I'm using MySQL InnoDB tables and trying to understand the reasons for some row-level locking in the case of an index range scan. I found that an extra index record (out of range) may be locked depending on the uniqueness of the index used. See the example below (verified in version 8.0.18).
CREATE TABLE foo (
a INT NOT NULL,
b INT NOT NULL,
c CHAR(1) NOT NULL,
PRIMARY KEY (a),
UNIQUE KEY (b)
) ENGINE=InnoDB;
INSERT INTO foo VALUES (1,1,'A'), (3,3,'B'), (5,5,'C'), (7,7,'D'), (9,9,'E');
Test case 1
Session 1:
START TRANSACTION;
SELECT * FROM foo WHERE a < 2 FOR UPDATE;
Session 2:
DELETE FROM foo WHERE a = 3; -- Success
Test case 2
This uses the original rows of the table with the deleted record returned.
Session 1:
START TRANSACTION;
SELECT * FROM foo WHERE b < 2 FOR UPDATE;
Session 2:
DELETE FROM foo WHERE b = 3; -- Blocks
Locking the secondary index record with b = 3 in the second test case looks unnecessary.
Why does InnoDB block the next index entry to the right of the scanned range in case of a secondary index? Is there any practical reason for this?
Can someone give an example of a problem that could happen if the record with b = 3 is not blocked in the second test case?
Finally I found the answer. In short, there are no significant reasons for such additional locking in the second test case. When a locking read of a secondary index range is performed, sufficient locks are set, but not a necessary minimum. Thus, extra locks are set only because it was easier for some InnoDB programmers to write code. Who cares about extra locks if everything works for the most part?

Work instructions:
- 1) In the InnoDB locking text, which MySQL version was the example verified in?
- 2) Please repeat the part of the InnoDB locking text starting at "Can someone give" and ending at "the most part?".

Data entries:
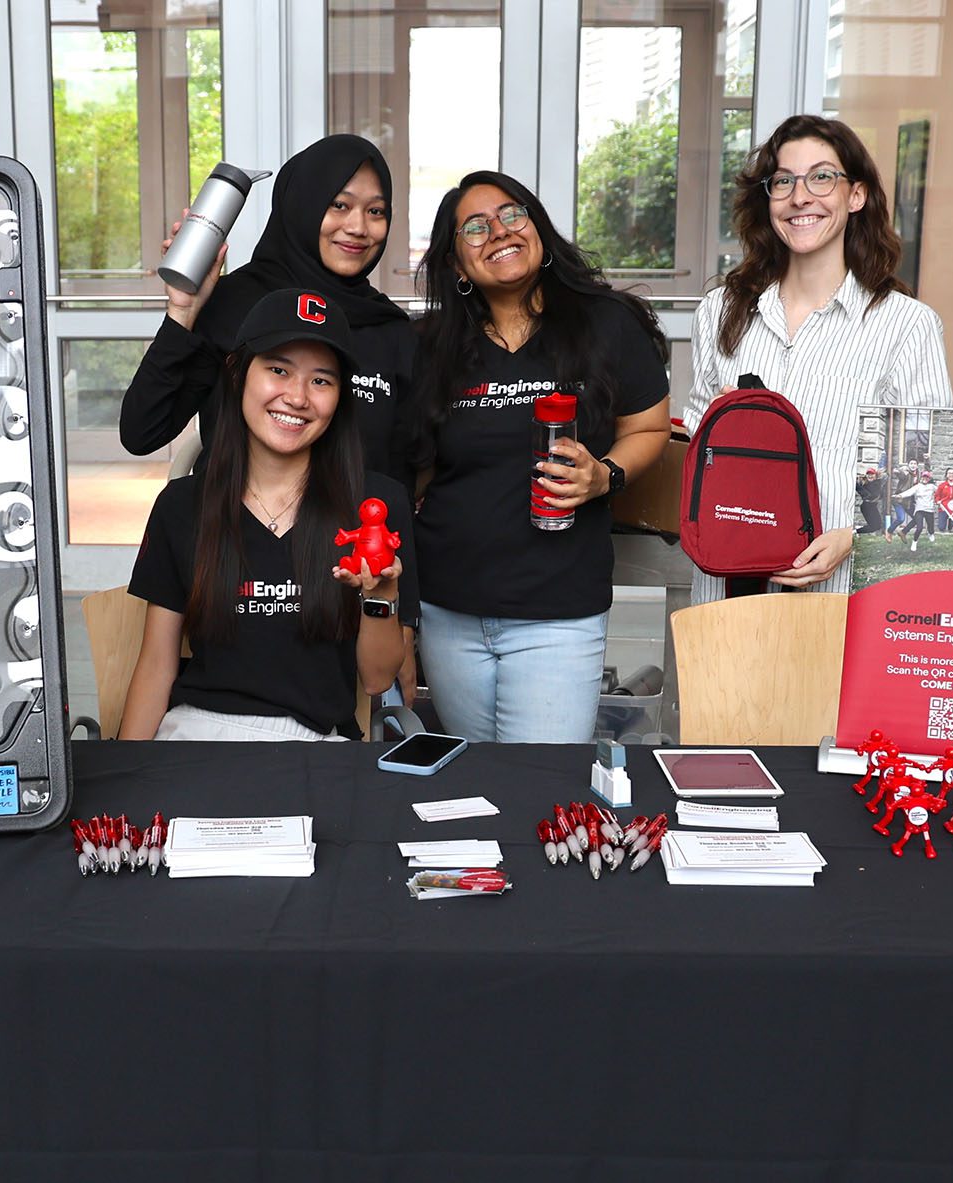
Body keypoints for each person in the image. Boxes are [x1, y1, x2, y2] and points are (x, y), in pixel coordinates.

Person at [408, 170, 670, 743]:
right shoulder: (432, 346)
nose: (497, 231)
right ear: (455, 264)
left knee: (541, 781)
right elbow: (417, 467)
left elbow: (648, 426)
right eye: (473, 228)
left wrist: (607, 475)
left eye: (512, 214)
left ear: (539, 229)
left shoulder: (605, 323)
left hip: (558, 611)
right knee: (474, 779)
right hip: (449, 611)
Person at [121, 288, 416, 741]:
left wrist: (382, 595)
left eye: (322, 380)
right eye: (278, 370)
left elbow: (377, 681)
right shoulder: (182, 505)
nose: (297, 397)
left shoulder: (374, 507)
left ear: (340, 398)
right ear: (238, 373)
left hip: (318, 747)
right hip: (199, 733)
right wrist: (132, 778)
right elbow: (156, 667)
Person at [685, 114, 953, 599]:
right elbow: (696, 436)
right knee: (727, 678)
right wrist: (719, 419)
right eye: (784, 181)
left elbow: (923, 462)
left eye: (822, 177)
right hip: (729, 587)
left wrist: (854, 537)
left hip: (838, 592)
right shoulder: (721, 310)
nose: (800, 196)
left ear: (856, 195)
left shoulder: (906, 325)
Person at [119, 134, 418, 492]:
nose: (358, 227)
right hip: (233, 535)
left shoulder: (391, 329)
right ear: (302, 205)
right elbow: (142, 433)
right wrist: (183, 313)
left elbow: (403, 471)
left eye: (375, 211)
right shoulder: (233, 303)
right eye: (339, 205)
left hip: (350, 541)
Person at [895, 472, 937, 550]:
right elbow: (909, 492)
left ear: (929, 479)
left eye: (927, 477)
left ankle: (930, 533)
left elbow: (941, 492)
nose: (925, 479)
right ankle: (914, 542)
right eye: (923, 477)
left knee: (931, 528)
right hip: (919, 510)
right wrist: (900, 495)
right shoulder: (917, 487)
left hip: (929, 510)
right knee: (919, 528)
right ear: (921, 478)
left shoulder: (932, 487)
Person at [933, 467, 953, 533]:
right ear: (946, 475)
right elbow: (937, 496)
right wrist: (938, 502)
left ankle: (951, 524)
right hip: (943, 508)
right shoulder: (942, 485)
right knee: (941, 528)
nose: (951, 475)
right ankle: (947, 523)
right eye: (949, 473)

Solved tasks:
- 1) Version 8.0.18.

- 2)
Can someone give an example of a problem that could happen if the record with b = 3 is not blocked in the second test case?
Finally I found the answer. In short, there are no significant reasons for such additional locking in the second test case. When a locking read of a secondary index range is performed, sufficient locks are set, but not a necessary minimum. Thus, extra locks are set only because it was easier for some InnoDB programmers to write code. Who cares about extra locks if everything works for the most part?